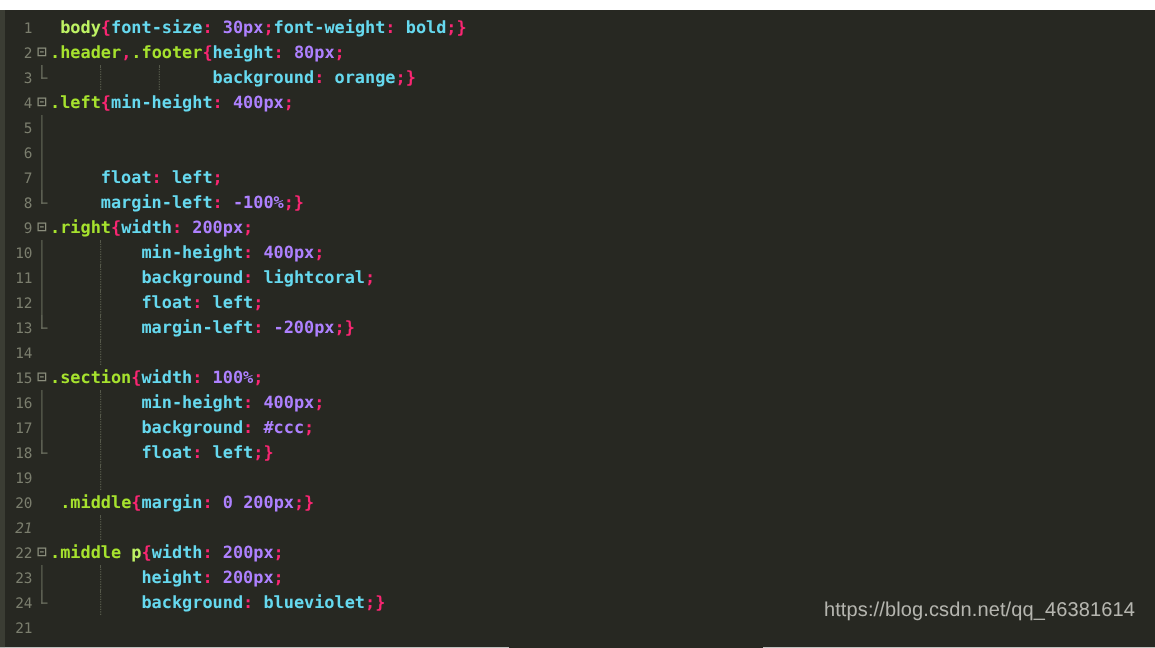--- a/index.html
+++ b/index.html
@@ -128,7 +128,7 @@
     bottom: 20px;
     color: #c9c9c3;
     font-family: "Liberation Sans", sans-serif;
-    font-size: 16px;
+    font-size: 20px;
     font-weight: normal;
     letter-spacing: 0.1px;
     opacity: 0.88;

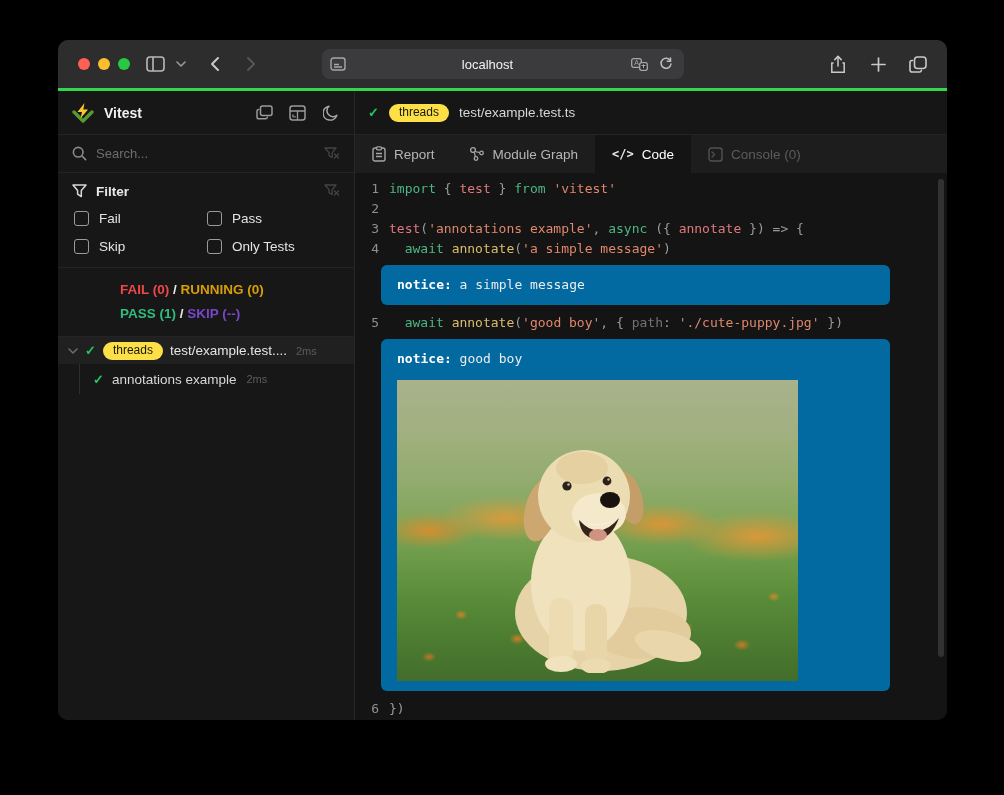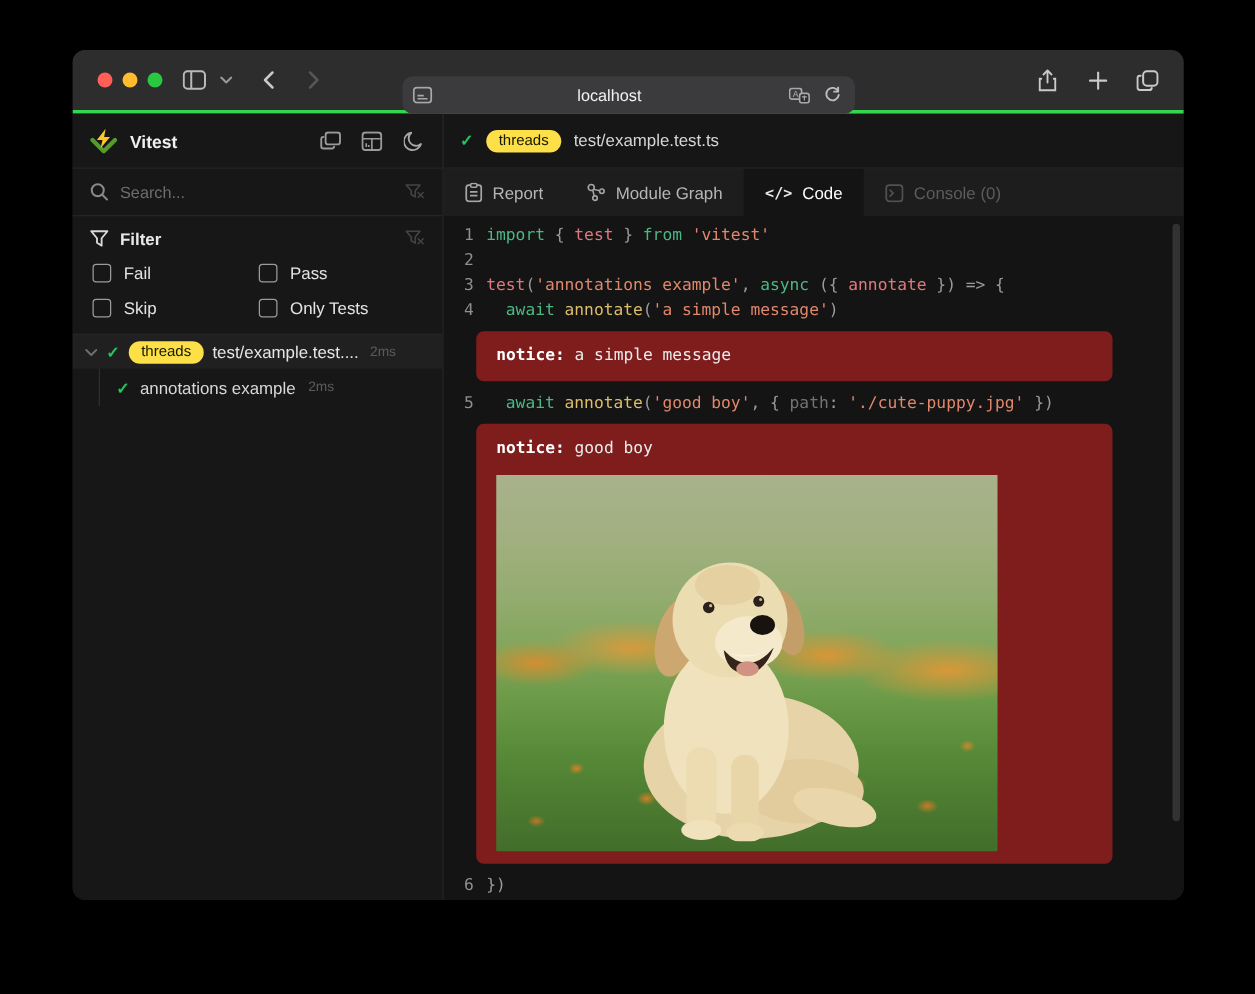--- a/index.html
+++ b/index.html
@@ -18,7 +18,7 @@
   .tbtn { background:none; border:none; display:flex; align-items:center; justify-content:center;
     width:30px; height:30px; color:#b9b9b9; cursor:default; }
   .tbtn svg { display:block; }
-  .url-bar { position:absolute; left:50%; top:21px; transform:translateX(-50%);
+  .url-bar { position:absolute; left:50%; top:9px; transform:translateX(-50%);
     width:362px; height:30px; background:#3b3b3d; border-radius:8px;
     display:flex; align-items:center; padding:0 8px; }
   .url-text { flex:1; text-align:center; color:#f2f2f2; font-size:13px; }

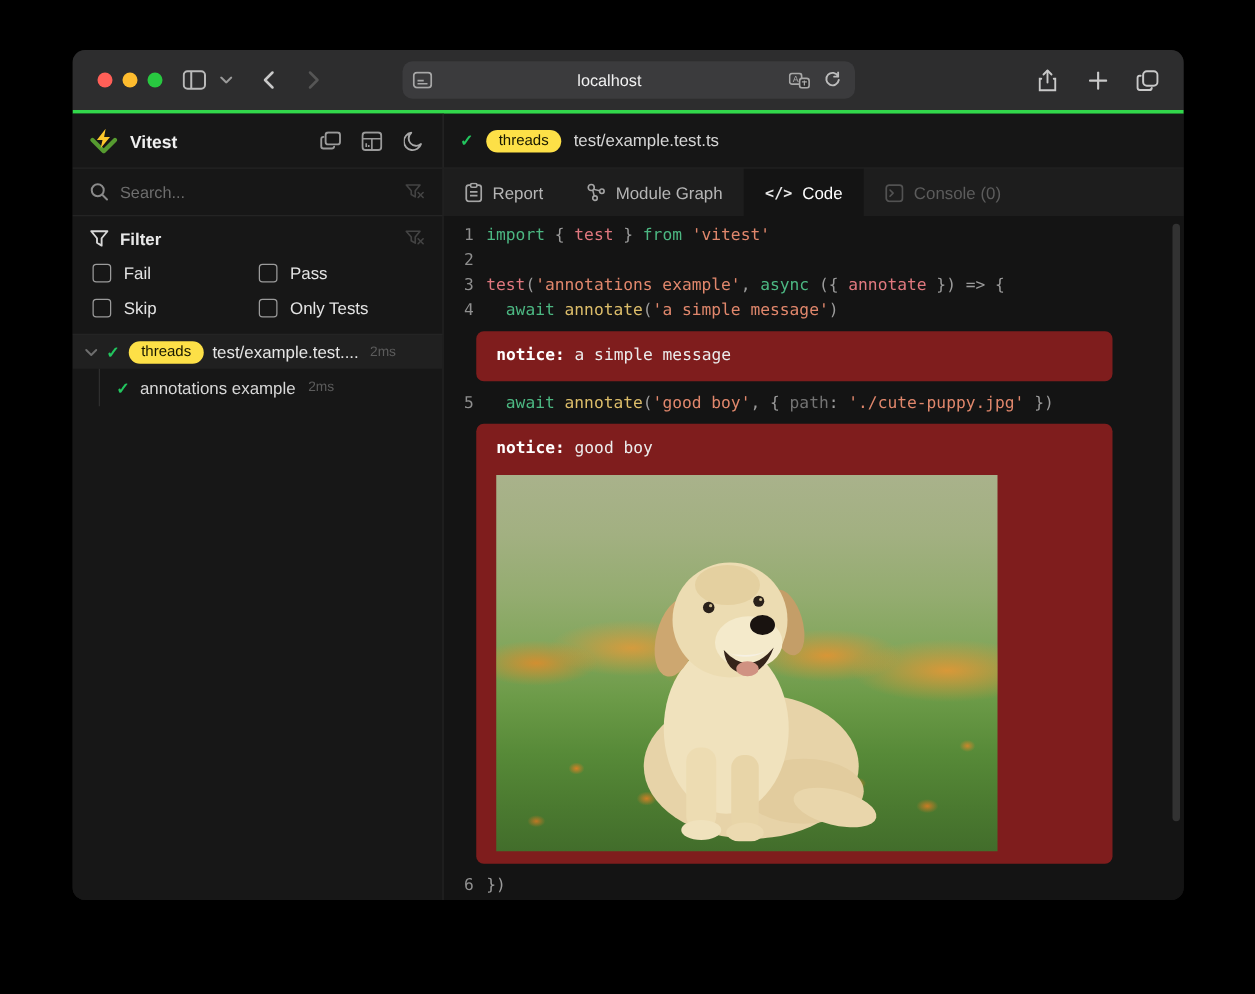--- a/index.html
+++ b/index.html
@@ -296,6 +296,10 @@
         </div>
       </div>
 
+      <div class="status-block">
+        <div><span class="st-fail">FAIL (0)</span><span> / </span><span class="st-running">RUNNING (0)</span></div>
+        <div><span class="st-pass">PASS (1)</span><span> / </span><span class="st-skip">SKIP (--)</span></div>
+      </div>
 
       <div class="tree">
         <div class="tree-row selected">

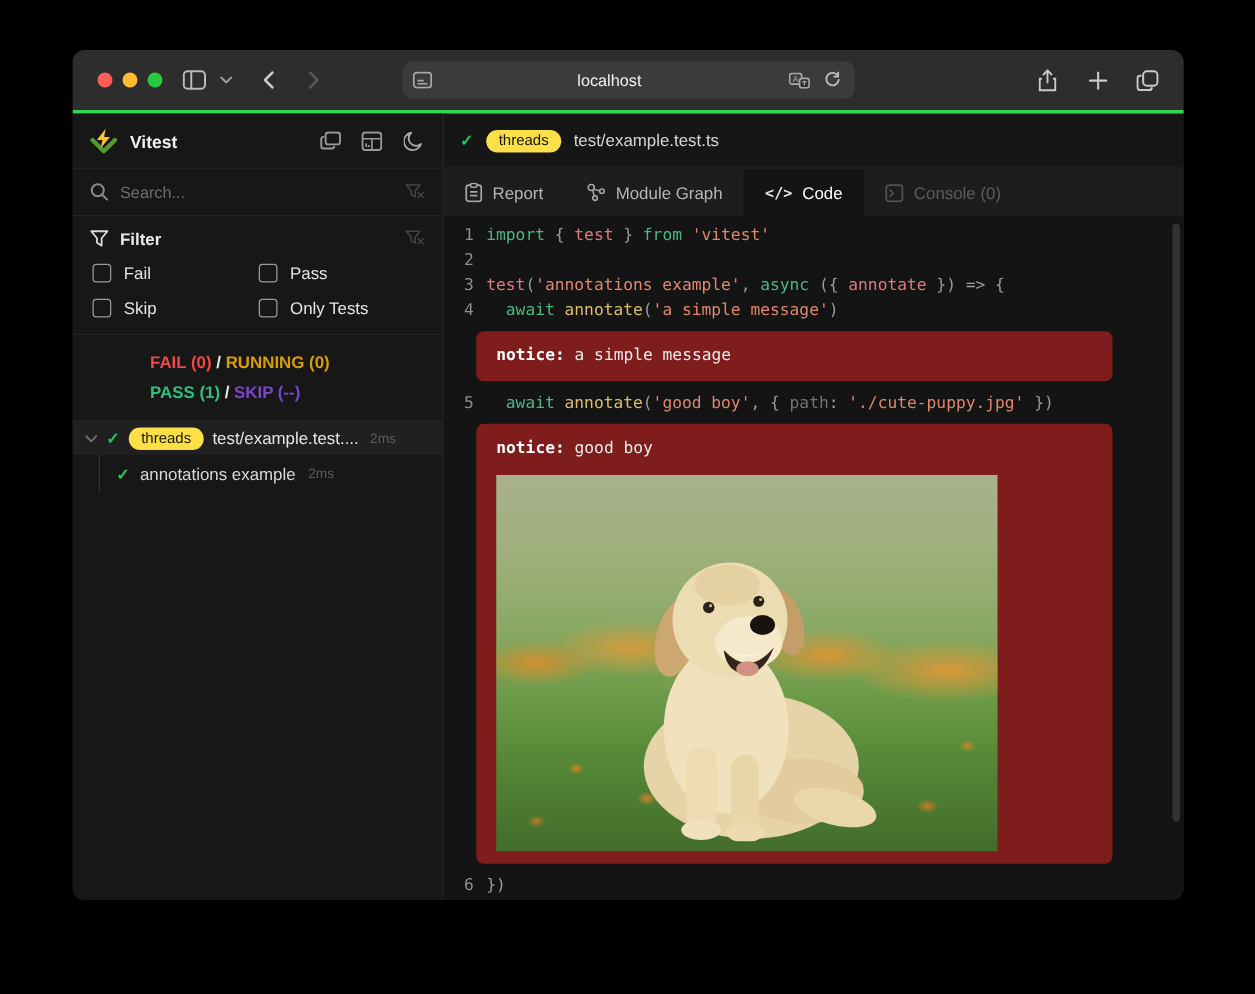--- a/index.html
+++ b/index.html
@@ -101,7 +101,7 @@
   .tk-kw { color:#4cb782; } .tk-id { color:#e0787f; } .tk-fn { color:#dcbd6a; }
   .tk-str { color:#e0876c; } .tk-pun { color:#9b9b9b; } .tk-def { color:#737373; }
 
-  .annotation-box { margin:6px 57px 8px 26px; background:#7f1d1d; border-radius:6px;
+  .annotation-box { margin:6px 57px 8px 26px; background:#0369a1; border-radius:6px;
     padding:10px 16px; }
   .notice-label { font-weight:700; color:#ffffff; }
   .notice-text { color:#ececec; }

===============

Your copy should match the material above exactly, minus its pictures.

--- a/index.html
+++ b/index.html
@@ -128,7 +128,7 @@
     bottom: 20px;
     color: #c9c9c3;
     font-family: "Liberation Sans", sans-serif;
-    font-size: 16px;
+    font-size: 20px;
     font-weight: normal;
     letter-spacing: 0.1px;
     opacity: 0.88;

--- a/index.html
+++ b/index.html
@@ -18,7 +18,7 @@
   .tbtn { background:none; border:none; display:flex; align-items:center; justify-content:center;
     width:30px; height:30px; color:#b9b9b9; cursor:default; }
   .tbtn svg { display:block; }
-  .url-bar { position:absolute; left:50%; top:21px; transform:translateX(-50%);
+  .url-bar { position:absolute; left:50%; top:9px; transform:translateX(-50%);
     width:362px; height:30px; background:#3b3b3d; border-radius:8px;
     display:flex; align-items:center; padding:0 8px; }
   .url-text { flex:1; text-align:center; color:#f2f2f2; font-size:13px; }

--- a/index.html
+++ b/index.html
@@ -296,6 +296,10 @@
         </div>
       </div>
 
+      <div class="status-block">
+        <div><span class="st-fail">FAIL (0)</span><span> / </span><span class="st-running">RUNNING (0)</span></div>
+        <div><span class="st-pass">PASS (1)</span><span> / </span><span class="st-skip">SKIP (--)</span></div>
+      </div>
 
       <div class="tree">
         <div class="tree-row selected">

--- a/index.html
+++ b/index.html
@@ -101,7 +101,7 @@
   .tk-kw { color:#4cb782; } .tk-id { color:#e0787f; } .tk-fn { color:#dcbd6a; }
   .tk-str { color:#e0876c; } .tk-pun { color:#9b9b9b; } .tk-def { color:#737373; }
 
-  .annotation-box { margin:6px 57px 8px 26px; background:#7f1d1d; border-radius:6px;
+  .annotation-box { margin:6px 57px 8px 26px; background:#0369a1; border-radius:6px;
     padding:10px 16px; }
   .notice-label { font-weight:700; color:#ffffff; }
   .notice-text { color:#ececec; }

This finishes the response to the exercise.